Just one little point I find amusing: the entire column is about the problem of evaluating the "chances" that a scientific hypothesis is true or false given that a marginally significant effect was detected (thus leading to a publication of a result that may fail to replicate). The figure accompanying the column (the box entitled "probable cause") makes this point even more obvious, emphasizing that a p-value of 0.05 or even 0.01 does not imply that the chances are high that the effect is true -- in fact, in many situations, it implies that the chances are rather low.
It is of course a good idea to re-emphasize, one more time, the slippery nature of p-values. As an aside, the column proposes a globally interesting and integrated discussion, with a good dose of common sense, about many other aspects of the problem of statistical inference and scientific reproducibility.
Still, I am a bit surprised that the text does not make it clear that the "false alarm probability" is fundamentally a Bayesian posterior probability (of being in front of a true null given that the test was rejected). In particular, what the the figure shows is just that: it is a series of rough estimates of Bayesian posterior probabilities assuming different reasonable prior odds and assuming that different p-values have obtained.
The article does mention the idea of using Bayesian inference for addressing these problems, but only very late and very incidentally (and mentioning that this entail some "subjectivity"). As for the expression "posterior probability", it is not mentioned any single time in the whole article. Yet, for me, the figure should read as: prior probabilities (top), p-values (middle), and posterior probabilities (bottom).
Why not mentioning the name of the central concept of your whole discourse? I suspect this is because classical frequentism has censored this question for 70 years: you were not supposed to even talk about the probability that a hypothesis is true or false given the available evidence, since hypotheses were not supposed to be random events. Therefore, presumably, if you want to reach a sufficiently large audience, then, you should perhaps better not wave a bright red flag (posterior probabilities? subjective!).

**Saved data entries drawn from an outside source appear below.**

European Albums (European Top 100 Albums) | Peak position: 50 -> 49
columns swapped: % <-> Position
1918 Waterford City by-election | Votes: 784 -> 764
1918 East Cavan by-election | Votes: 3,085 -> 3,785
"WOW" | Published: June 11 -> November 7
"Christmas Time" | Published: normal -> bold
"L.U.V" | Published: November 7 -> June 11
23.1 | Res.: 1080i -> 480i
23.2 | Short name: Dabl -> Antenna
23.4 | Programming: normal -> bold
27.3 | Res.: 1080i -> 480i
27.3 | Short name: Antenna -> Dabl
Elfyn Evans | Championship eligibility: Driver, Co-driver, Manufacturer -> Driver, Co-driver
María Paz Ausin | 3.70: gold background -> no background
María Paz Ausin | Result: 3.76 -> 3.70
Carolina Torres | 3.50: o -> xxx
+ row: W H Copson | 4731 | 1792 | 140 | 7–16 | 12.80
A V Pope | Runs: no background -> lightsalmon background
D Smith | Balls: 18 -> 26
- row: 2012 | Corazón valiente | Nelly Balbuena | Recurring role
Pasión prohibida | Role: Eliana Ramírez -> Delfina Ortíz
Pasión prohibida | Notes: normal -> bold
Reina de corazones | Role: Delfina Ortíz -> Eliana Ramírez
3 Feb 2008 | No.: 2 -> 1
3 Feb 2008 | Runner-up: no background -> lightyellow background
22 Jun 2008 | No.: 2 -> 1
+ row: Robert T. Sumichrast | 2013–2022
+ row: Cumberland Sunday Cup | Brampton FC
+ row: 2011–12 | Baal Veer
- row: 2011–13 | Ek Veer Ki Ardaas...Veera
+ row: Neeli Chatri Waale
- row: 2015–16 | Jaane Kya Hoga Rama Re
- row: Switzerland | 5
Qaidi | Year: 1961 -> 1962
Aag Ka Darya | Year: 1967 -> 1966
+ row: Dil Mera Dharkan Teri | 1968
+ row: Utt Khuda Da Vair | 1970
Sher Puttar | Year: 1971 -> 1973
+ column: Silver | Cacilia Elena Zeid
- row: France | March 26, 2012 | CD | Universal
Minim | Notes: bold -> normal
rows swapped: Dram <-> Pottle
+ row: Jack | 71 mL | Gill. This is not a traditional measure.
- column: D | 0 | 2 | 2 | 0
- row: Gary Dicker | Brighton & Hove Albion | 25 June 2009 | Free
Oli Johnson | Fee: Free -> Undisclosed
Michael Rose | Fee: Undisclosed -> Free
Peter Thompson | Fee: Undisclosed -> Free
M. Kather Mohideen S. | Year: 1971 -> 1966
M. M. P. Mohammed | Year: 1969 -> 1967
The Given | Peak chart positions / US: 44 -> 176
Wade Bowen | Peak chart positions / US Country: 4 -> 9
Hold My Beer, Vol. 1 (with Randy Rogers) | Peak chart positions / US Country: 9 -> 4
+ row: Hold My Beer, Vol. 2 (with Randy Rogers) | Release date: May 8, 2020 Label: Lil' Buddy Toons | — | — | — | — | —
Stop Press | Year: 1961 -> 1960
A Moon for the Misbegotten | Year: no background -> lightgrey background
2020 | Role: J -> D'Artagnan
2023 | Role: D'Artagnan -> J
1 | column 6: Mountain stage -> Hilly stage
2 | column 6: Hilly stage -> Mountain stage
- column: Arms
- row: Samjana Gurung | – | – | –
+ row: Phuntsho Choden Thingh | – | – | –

Just to be clear: what I am saying here does not imply that Bayesian hypothesis testing, at least the current state-of-the-art version of it, is more reliable than p-values. Personally, I think that there are many, many problems to be addressed there as well. I am not even suggesting that, ultimately, Bayes factors or posterior probabilities should necessarily be used as the reference for assessing significance of scientific findings. I still don't have a very clear opinion about that.
Also, by Bayesian, I do not mean subjectivist. I just refer to the concept of evidential probabilities, i.e. probabilites of hypotheses conditional on observed facts (in this respect, I think I am true to the spirit of Bayes and Laplace.)
What I am saying is just that one should perhaps call things by their names.
In any case, the whole question of the relation between p-values and the lack of replication of scientific discoveries cannot be correctly conceptualized without articulating together ideas traditionally attached to both the Bayesian and the classical frequentist schools. That's what makes the question theoretically interesting, in addition to being urgent for its practical consequences.
Johnson, V. E. (2013). Revised standards for statistical evidence. Proceedings of the National Academy of Sciences, 110:19313.
Berger, J. O., & Sellke, T. (1987). Testing a point null hypothesis: the irreconcilability of P values and evidence. Journal of the American Statistical Association, 82:112.